ということで、既に色々な実装を見てきて、汎用利用するなら Lodash が使いやすそうだが、この関数を単体で実装するなら、というのを自分なりに考えてみた。

/**
 * 指定のオブジェクトから、指定のパスまで掘り下げて値を取得する
 * 
 * @param {*} object オブジェクト
 * @param {string} path パスの文字列。引数 object のトップレベルプロパティから
 *                      ピリオド区切りで記す。配列の添字もピリオドで記す。
 *                      ex. 'items.0.options.name'
 * @return {*} 連想配列の値。取得できなかった場合は undefined が返される
 */
function get(object, path) {
  let lookup = Object.assign({}, object);
  const keys = `${path}`.split('.');
  const length = keys.length;
  for(let index = 0; index < length; index++) {
    if(lookup[keys[index]] == null) {
      return index === length - 1 ? lookup[keys[index]] : undefined;
    }
    lookup = lookup[keys[index]];
  }
  return lookup;
}

見た感じは DownloadThisVideo ツールの get() に近いだろうか。引数の object に再代入するのは参照が変わっちゃいそうなので念のため Object.assign() でコピーしといた。コレは引数 object が Array であっても問題ない。

while を使った Lodash#get() は少々コードが読みづらかったので、平易な for ループにした。

オブジェクト == null での曖昧等価比較は、nullundefined にヒットする。こうなったらループを抜けて return したいのだが、最終的なプロパティに null が格納されていた場合は、undefined ではなく null を正確に返したいので、添字をチェックして生の値を返すか undefined を返すことにした。
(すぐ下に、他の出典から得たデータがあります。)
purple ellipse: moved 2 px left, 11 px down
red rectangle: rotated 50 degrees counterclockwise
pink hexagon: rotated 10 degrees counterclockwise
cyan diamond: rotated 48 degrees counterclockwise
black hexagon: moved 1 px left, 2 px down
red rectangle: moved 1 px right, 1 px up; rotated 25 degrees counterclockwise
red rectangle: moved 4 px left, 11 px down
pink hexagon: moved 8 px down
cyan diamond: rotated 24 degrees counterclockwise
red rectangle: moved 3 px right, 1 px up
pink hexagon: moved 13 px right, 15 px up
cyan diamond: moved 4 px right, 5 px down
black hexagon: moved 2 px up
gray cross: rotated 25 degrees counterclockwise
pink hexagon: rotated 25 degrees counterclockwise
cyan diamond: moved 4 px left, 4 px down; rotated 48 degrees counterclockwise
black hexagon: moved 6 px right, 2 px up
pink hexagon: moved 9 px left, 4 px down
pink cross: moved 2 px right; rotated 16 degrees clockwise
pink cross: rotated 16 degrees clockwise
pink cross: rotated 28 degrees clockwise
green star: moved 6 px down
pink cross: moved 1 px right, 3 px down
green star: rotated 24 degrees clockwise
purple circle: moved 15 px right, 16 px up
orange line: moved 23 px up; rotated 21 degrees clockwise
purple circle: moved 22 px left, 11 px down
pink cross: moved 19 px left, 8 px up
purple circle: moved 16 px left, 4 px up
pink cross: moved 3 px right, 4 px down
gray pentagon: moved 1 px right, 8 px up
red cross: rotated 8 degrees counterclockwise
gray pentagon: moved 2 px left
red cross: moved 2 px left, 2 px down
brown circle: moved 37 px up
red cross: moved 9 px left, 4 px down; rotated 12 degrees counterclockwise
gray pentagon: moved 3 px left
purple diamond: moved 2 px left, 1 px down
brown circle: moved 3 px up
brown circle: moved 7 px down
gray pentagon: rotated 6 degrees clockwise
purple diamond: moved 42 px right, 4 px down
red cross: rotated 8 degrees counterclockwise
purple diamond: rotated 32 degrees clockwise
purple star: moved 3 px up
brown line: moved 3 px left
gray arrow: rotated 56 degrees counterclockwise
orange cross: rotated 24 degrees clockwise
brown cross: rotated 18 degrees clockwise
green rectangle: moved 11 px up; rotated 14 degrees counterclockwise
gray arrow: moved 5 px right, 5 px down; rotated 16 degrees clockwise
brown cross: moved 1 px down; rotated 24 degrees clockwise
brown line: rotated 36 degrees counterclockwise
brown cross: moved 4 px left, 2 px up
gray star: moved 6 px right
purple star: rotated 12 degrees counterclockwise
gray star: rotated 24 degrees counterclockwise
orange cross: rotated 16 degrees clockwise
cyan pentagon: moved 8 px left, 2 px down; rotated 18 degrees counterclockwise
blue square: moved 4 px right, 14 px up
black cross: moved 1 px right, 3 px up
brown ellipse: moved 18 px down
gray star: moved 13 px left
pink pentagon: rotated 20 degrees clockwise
この関数の動きを試すため、以下のようなデータを用意する。

const data = {
  object: {
    zero: 0,
    one: 1,
    zeroStr: '0',
    oneStr: '1',
    str: 'hogefuga',
    nullValue: null,
    undefinedValue: undefined,
    array: [
      { name: 'TEST 1' },
      { name: 'TEST 2' }
    ],
    childObject: {
      name: 'Child Object'
    }
  }
};

const array = [
  { name: 'Test' }
];

それぞれの結果は以下のとおり。

get(data, 'object');
get(data, 'object.zero');
get(data, 'object.one');
get(data, 'object.zeroStr');
get(data, 'object.oneStr')
get(data, 'object.zero');
get(data, 'object.str');
get(data, 'object.str.0');  // 0 = 1文字目だけ取れる
get(data, 'object.nullValue');  // null が返る
get(data, 'object.nullValue.DUMMY');  // undefined
get(data, 'object.undefinedValue');  // undefined
get(data, 'object.array');
get(data, 'object.array.0');
get(data, 'object.array.0.name');
get(data, 'object.array.1');
get(data, 'object.array.2');  // 3つ目の要素はないので undefined
get(data, 'object.childObject.name');
get(data, 'object.DUMMY.name');  // undefined

get(array, '0.name')  // 'Test' が取れる

コレで思ったとおりのヘルパー関数ができた。